The L3DAS23 Challenge aims at encouraging and fostering research on machine learning for 3D audio signal processing.
3D audio applications in virtual environments are gaining increasing interest in the machine learning community in recent years. This field of applications is incredibly wide and ranges from virtual and real conferencing to game development, music production, augmented reality and immersive technologies.
This challenge, which extends the two tasks of the L3DAS22 Grand Challenge presented at ICASSP 2022, relies on first-order Ambisonics recordings in reverberant simulated environments while paying a special attention on possible augmented reality applications. To this end, L3DAS23 presents two tasks: 3D Speech Enhancement and 3D Sound Event Localization and Detection.
Each task is accompanied by a dataset containing recordings and pictures showing the frontal view from the microphone, which may be used to extract visual cues that can enhance the models performance. Therefore, each task involves 2 separate tracks: audio-only and audio-visual track, where each provides two subtracks, i.e. 1-mic and 2-mic recordings.
We expect higher accuracy/reconstruction quality in the case of the audio-visual track, especially when taking advantage of the dual spatial perspective of the two microphones.
▪ Nov 28, 2022 - Registration Opening
▪ Dec 15, 2022 - Release of the Training and Development Sets and Documentation
▪ Jan 15, 2023 - Release of the Support Code
▪ Jan 15, 2023 - Release of the Baseline Models
▪ Feb 05, 2023 – Release of the Evaluation Test Set
▪ Feb 10, 2023 – Registration Closing
▪ Feb 15, 2023 Feb 19, 2023 – Deadline for Submitting Results
▪ Feb 20, 2023 3:00 a.m. (AoE)– Notification of Top Ranked Teams
▪ Feb 20, 2023 – Deadline for 2-page Paper Submission (Top Ranked 5 Only)
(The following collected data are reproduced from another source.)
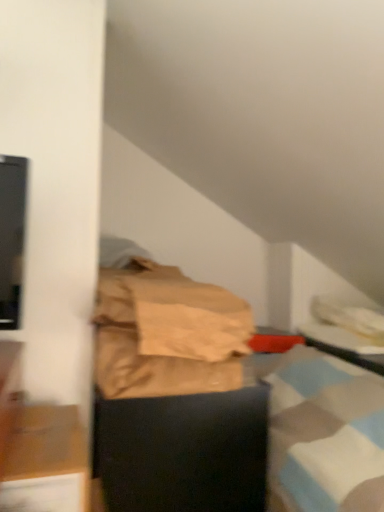
The height and width of the screenshot is (512, 384). What do you see at coordinates (166, 333) in the screenshot?
I see `brown paper bag at center` at bounding box center [166, 333].

You are a GUI agent. You are given a task and a screenshot of the screen. Output one action in this format:
    pyautogui.click(x=<x>, y=<y>)
    Task: Click on the wooden cabinet at lower left, marked as the 2th furniture in a back-to-front arrangement
    This screenshot has height=512, width=384.
    Given the screenshot: What is the action you would take?
    pyautogui.click(x=46, y=462)

Consider the image. Which of these two, black matte box at center, placed as the 2th furniture when sorted from front to back, or black glossy table at right, is bigger?

Bigger between the two is black matte box at center, placed as the 2th furniture when sorted from front to back.

Is black matte box at center, positioned as the 1th furniture in back-to-front order, next to black glossy table at right and touching it?

No.

Which object is thinner, black matte box at center, positioned as the 1th furniture in back-to-front order, or black glossy table at right?

black glossy table at right is thinner.

Starting from the black glossy table at right, which furniture is the 1st one in front? Please provide its 2D coordinates.

[(183, 452)]

Between black glossy table at right and wooden cabinet at lower left, marked as the 2th furniture in a back-to-front arrangement, which one is positioned behind?

black glossy table at right.

Which point is more distant from viewer, (335, 339) or (80, 486)?

Positioned behind is point (335, 339).

Looking at this image, between black glossy table at right and wooden cabinet at lower left, which appears as the first furniture when viewed from the front, which one has smaller size?

wooden cabinet at lower left, which appears as the first furniture when viewed from the front, is smaller.

In terms of width, does black glossy table at right look wider or thinner when compared to wooden cabinet at lower left, marked as the 2th furniture in a back-to-front arrangement?

black glossy table at right is wider than wooden cabinet at lower left, marked as the 2th furniture in a back-to-front arrangement.

Looking at this image, which of these two, wooden cabinet at lower left, which appears as the first furniture when viewed from the front, or brown paper bag at center, is thinner?

wooden cabinet at lower left, which appears as the first furniture when viewed from the front, is thinner.

From a real-world perspective, between wooden cabinet at lower left, which appears as the first furniture when viewed from the front, and brown paper bag at center, who is vertically lower?

wooden cabinet at lower left, which appears as the first furniture when viewed from the front, is physically lower.

Considering the relative positions of wooden cabinet at lower left, marked as the 2th furniture in a back-to-front arrangement, and brown paper bag at center in the image provided, is wooden cabinet at lower left, marked as the 2th furniture in a back-to-front arrangement, behind brown paper bag at center?

No, the depth of wooden cabinet at lower left, marked as the 2th furniture in a back-to-front arrangement, is less than that of brown paper bag at center.

Is brown paper bag at center in contact with wooden cabinet at lower left, which appears as the first furniture when viewed from the front?

There is a gap between brown paper bag at center and wooden cabinet at lower left, which appears as the first furniture when viewed from the front.

At what (x,y) coordinates should I click in order to perform the action: click on material that appears on the right of wooden cabinet at lower left, which appears as the first furniture when viewed from the front. Please return your answer as a coordinate pair (x, y). Image resolution: width=384 pixels, height=512 pixels. Looking at the image, I should click on (166, 333).

Does brown paper bag at center lie behind wooden cabinet at lower left, marked as the 2th furniture in a back-to-front arrangement?

Yes, it is.

Could you tell me if brown paper bag at center is facing black matte box at center, placed as the 2th furniture when sorted from front to back?

No, brown paper bag at center is not facing towards black matte box at center, placed as the 2th furniture when sorted from front to back.

Based on their sizes in the image, would you say brown paper bag at center is bigger or smaller than black matte box at center, placed as the 2th furniture when sorted from front to back?

In the image, brown paper bag at center appears to be smaller than black matte box at center, placed as the 2th furniture when sorted from front to back.

Considering the positions of objects brown paper bag at center and black matte box at center, positioned as the 1th furniture in back-to-front order, in the image provided, who is in front, brown paper bag at center or black matte box at center, positioned as the 1th furniture in back-to-front order,?

brown paper bag at center.

From the image's perspective, which one is positioned higher, black glossy table at right or black matte box at center, placed as the 2th furniture when sorted from front to back?

black glossy table at right, from the image's perspective.

Would you say black glossy table at right is inside or outside black matte box at center, positioned as the 1th furniture in back-to-front order?

black glossy table at right lies outside black matte box at center, positioned as the 1th furniture in back-to-front order.

Which of these two, black glossy table at right or black matte box at center, placed as the 2th furniture when sorted from front to back, is thinner?

black glossy table at right.

In the scene shown: From a real-world perspective, between black glossy table at right and black matte box at center, placed as the 2th furniture when sorted from front to back, who is vertically lower?

black matte box at center, placed as the 2th furniture when sorted from front to back.

Considering the relative positions of wooden cabinet at lower left, marked as the 2th furniture in a back-to-front arrangement, and black glossy table at right in the image provided, is wooden cabinet at lower left, marked as the 2th furniture in a back-to-front arrangement, to the left of black glossy table at right from the viewer's perspective?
▪ Mar 7, 2023 – Grand Challenge Paper Acceptance Notification
▪ Mar 14, 2023 – Camera-Ready Grand Challenge Papers Deadline
The tasks we propose are:
The objective of this task is the enhancement of speech signals immersed in the spatial sound field of a reverberant simulated environments. Here the models are expected to extract the monophonic voice signal from the 3D mixture containing various background noises. The evaluation metric for this task is a combination of short-time objective intelligibility (STOI) and word error rate (WER).
The aim of this task is to detect the temporal activities of a known set of sound event classes and, in particular, to further locate them in the space. Here the models must predict a list of the active sound events and their respective location at regular intervals of 100 milliseconds. Performance on this task is evaluated according to the location-sensitive detection error, which joins the localization and detection error metrics.
Each of the above two tasks is supported by an appropriate dataset. The L3DAS23 datasets contains multiple-source and multiple-perspective B-format Ambisonics audio recordings. We sampled the acoustic field of multiple simulated environments, placing two first-order Ambisonics microphones in random points of the rooms and capturing up to 737 room impulse responses in each one. The datasets also contain multiple RGB pictures showing the frontal view from the main microphone.
We aimed at creating plausible and variegate 3D scenarios to reflect possible real-life situations in which sound and disparate types of background noises coexist in the same 3D reverberant environment.
As baseline methods we propose similar architectures to those used as baseline for L3DAS22, specifically adapted for each track. For both tasks, we used the only signals coming from one Ambisonics microphone (mic A), leaving room for experimentation with the dual-mic configuration.